Gather some fruits and smell the areas that are attached to the stem. The fruit with the strongest smell will be the most ripe. But if you wish to get one that will last for days, go for a less overpowering scent.
Smelling vegetables is also possible, but not applicable to all. Herbs and green leafy veggies are fragrant. Squash, carrots, and artichokes have a distinctive smell.
9. Avoid frozen vegetables with frost
Frozen vegetables are also great options, especially if you are craving off-season produce. However, you must avoid packages with frost on them as this indicates that it has been thawed and refrozen. Give it a quick squeeze, too – previously thawed and refrozen food tends to be solid and must be avoided.
10. Buy in small amounts
Fresh fruits and vegetables typically do not last long.
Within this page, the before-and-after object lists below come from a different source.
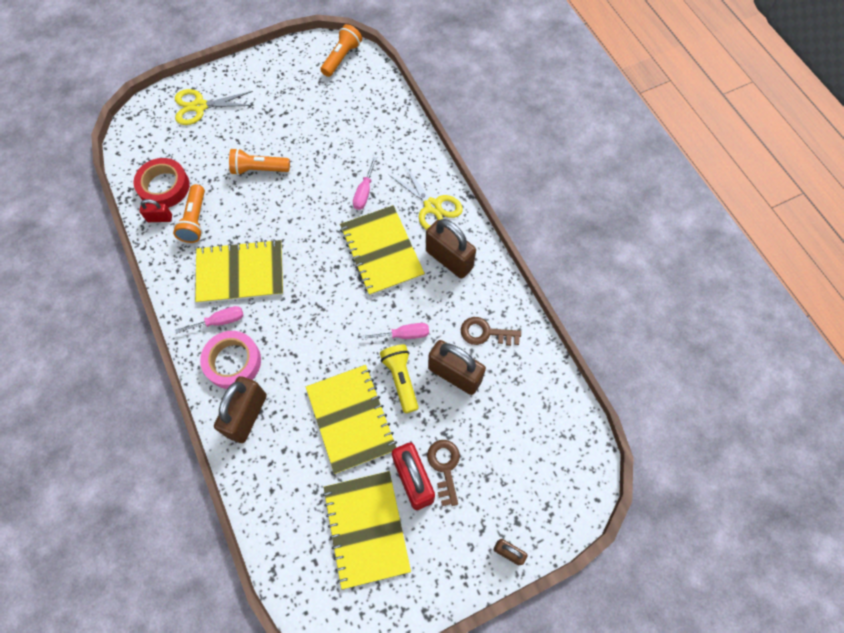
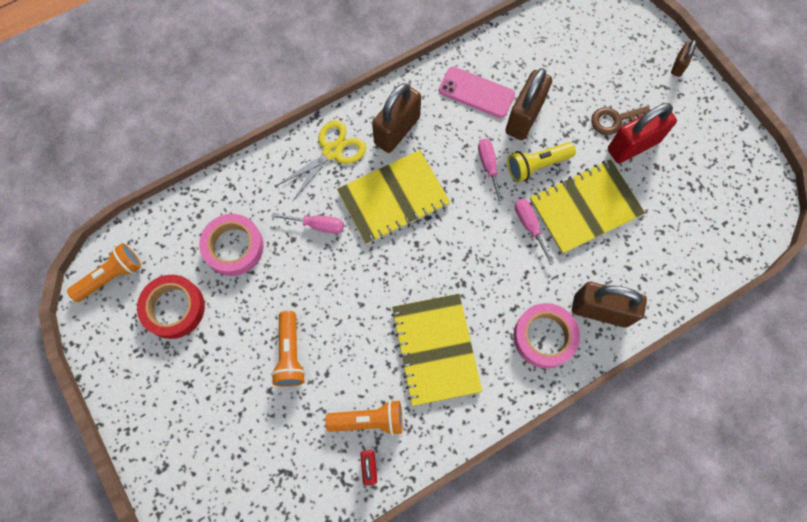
camera: 95 degrees left, 5 degrees up
red tape [134,158,190,208] -> red tape moved to [137,275,205,339]
yellow scissors [175,89,254,125] -> none
pink screwdriver [175,306,243,333] -> pink screwdriver moved to [515,199,554,265]
orange flashlight [320,24,362,77] -> orange flashlight turned 120 degrees clockwise [67,243,141,302]
yellow notebook [323,471,411,589] -> none
brown key [461,317,521,346] -> pink phone [439,66,515,118]
none -> pink tape [199,214,264,276]

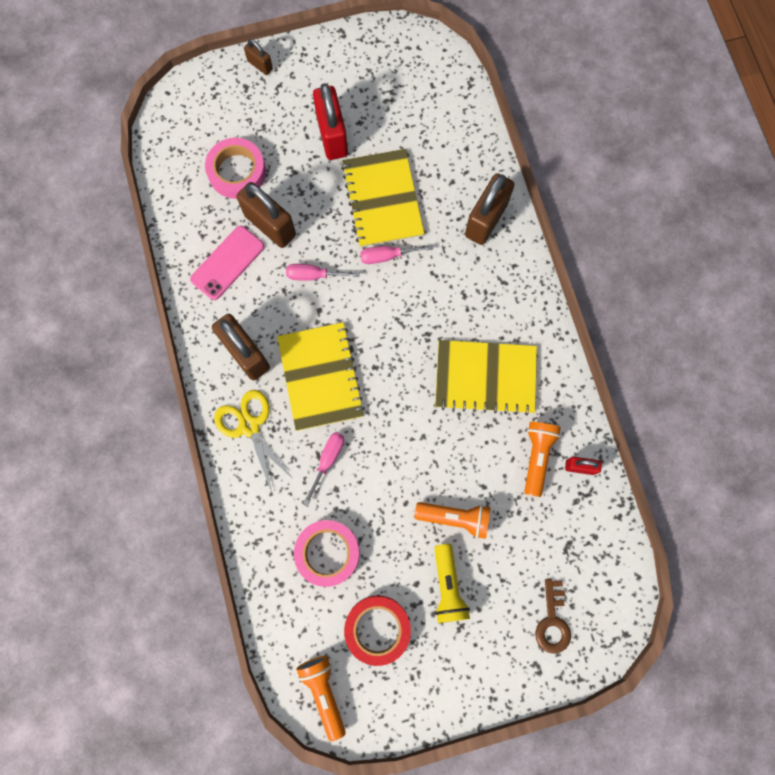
camera: 75 degrees left, 5 degrees up
yellow flashlight [507,142,576,182] -> yellow flashlight moved to [434,544,470,623]
pink tape [514,303,580,368] -> pink tape moved to [205,138,266,199]
brown key [591,106,650,135] -> brown key moved to [535,579,571,654]

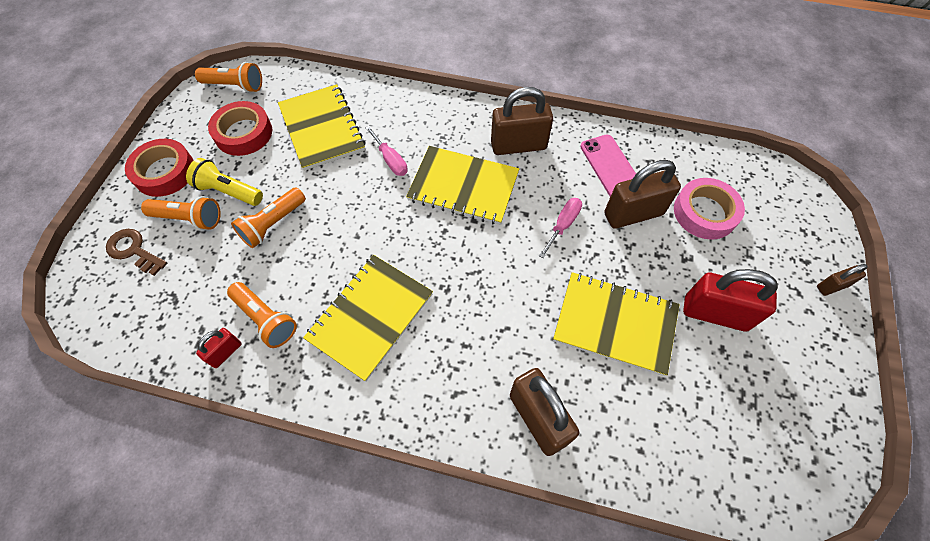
camera: 120 degrees right, 15 degrees down
yellow scissors [214,390,294,493] -> none
pink tape [294,520,360,587] -> yellow notebook [278,84,366,171]
pink screwdriver [360,245,433,264] -> none
none -> red tape [125,139,194,197]
none -> orange flashlight [141,196,221,230]

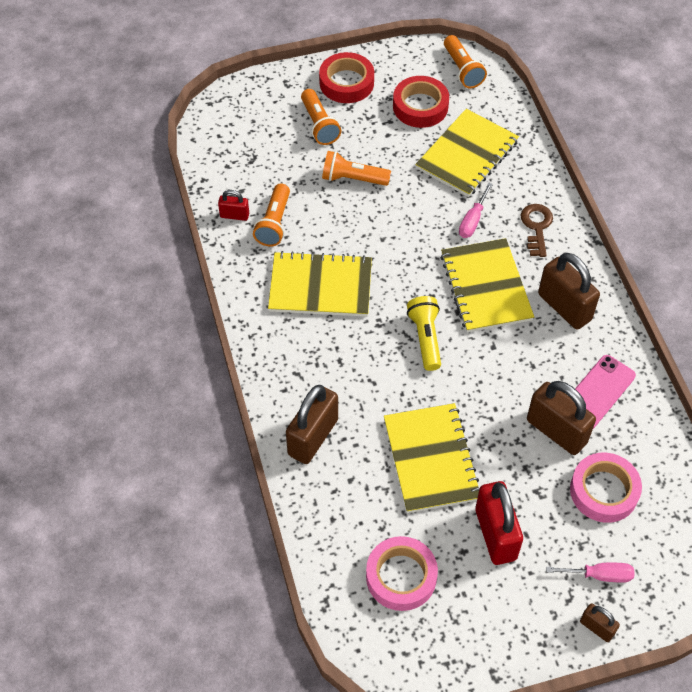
camera: 60 degrees right, 5 degrees down
brown key [106,229,167,276] -> brown key moved to [521,204,553,257]
yellow flashlight [186,158,263,206] -> yellow flashlight moved to [407,296,441,371]
pink screwdriver [539,198,582,258] -> pink screwdriver moved to [546,563,635,583]
none -> pink tape [366,536,438,611]

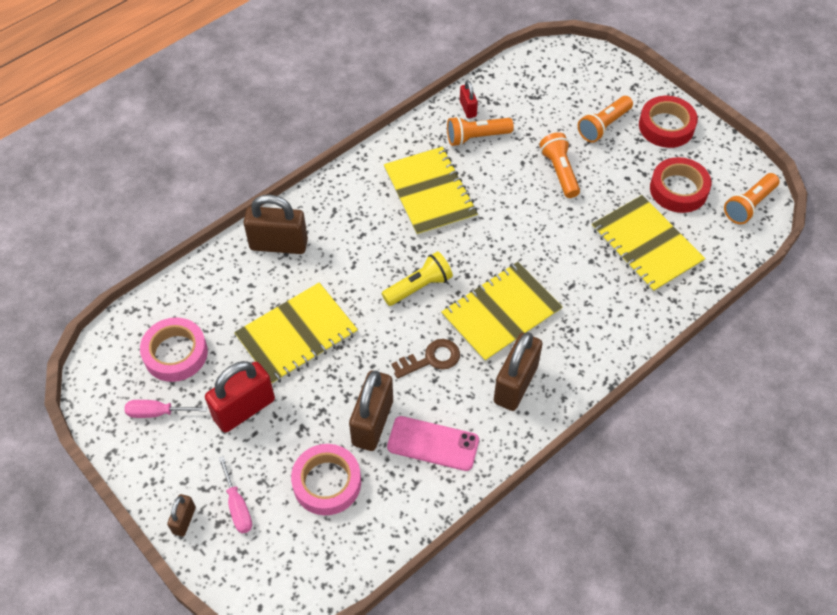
camera: 65 degrees right, 0 degrees up
yellow notebook [415,109,519,197] -> yellow notebook turned 45 degrees clockwise [592,195,705,293]
pink screwdriver [459,183,493,238] -> pink screwdriver moved to [125,400,207,418]
brown key [521,204,553,257] -> brown key moved to [392,339,460,379]

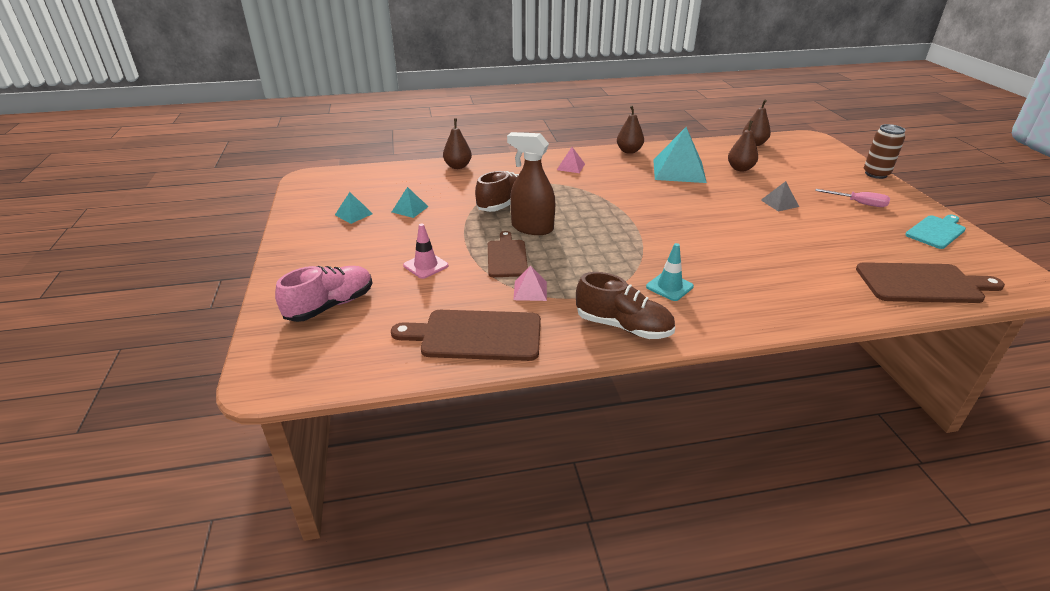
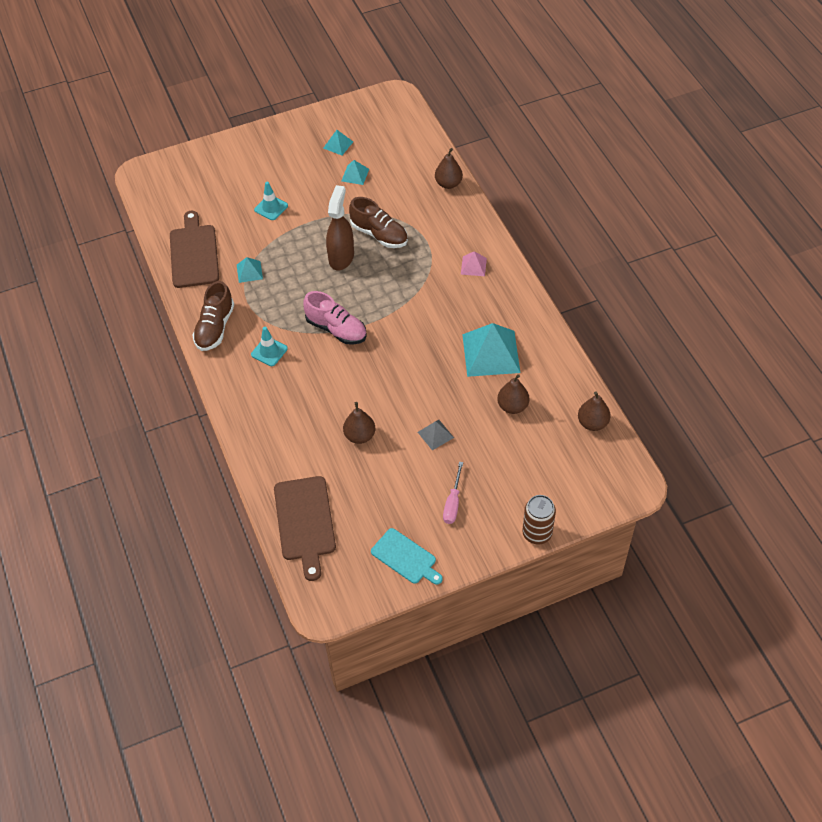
camera: 80 degrees right, 20 degrees up
pink shoe [275,266,372,322] -> pink shoe moved to [303,291,367,345]
pink traffic cone [403,224,449,279] -> turquoise traffic cone [254,181,288,220]
brown cutting board [488,231,528,277] -> none
pink pyramid [513,266,547,301] -> turquoise pyramid [237,257,263,283]
brown pear [617,105,644,154] -> brown pear moved to [343,402,375,444]

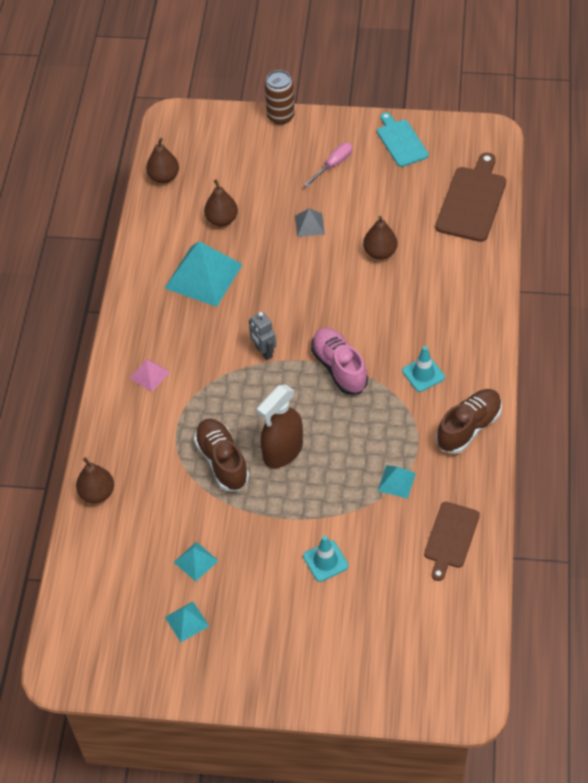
camera: 150 degrees left, 0 degrees up
brown cutting board [170,211,219,288] -> brown cutting board [424,502,480,581], size x0.66
none -> grey robot [249,312,276,360]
To ensure that you eat them fresh without throwing any out, buy them frequently and only in small amounts.
For produce you often use or those with a longer lifespan, buying them in bulk is more cost-effective. Frozen or canned veggies or fruits can be purchased in large quantities, especially if they are on sale. Wholesale frozen potatoes, for instance, are a good purchase.
There are several important considerations to keep in mind when buying produce at the supermarket. Equipping yourself with these essential tips will help ensure that you buy only the best and most nutritious produce at the best possible price. Making the choice to eat healthy does not have to be too expensive, after all. You can consume fruits and vegetables that will help boost your health without hurting your wallet.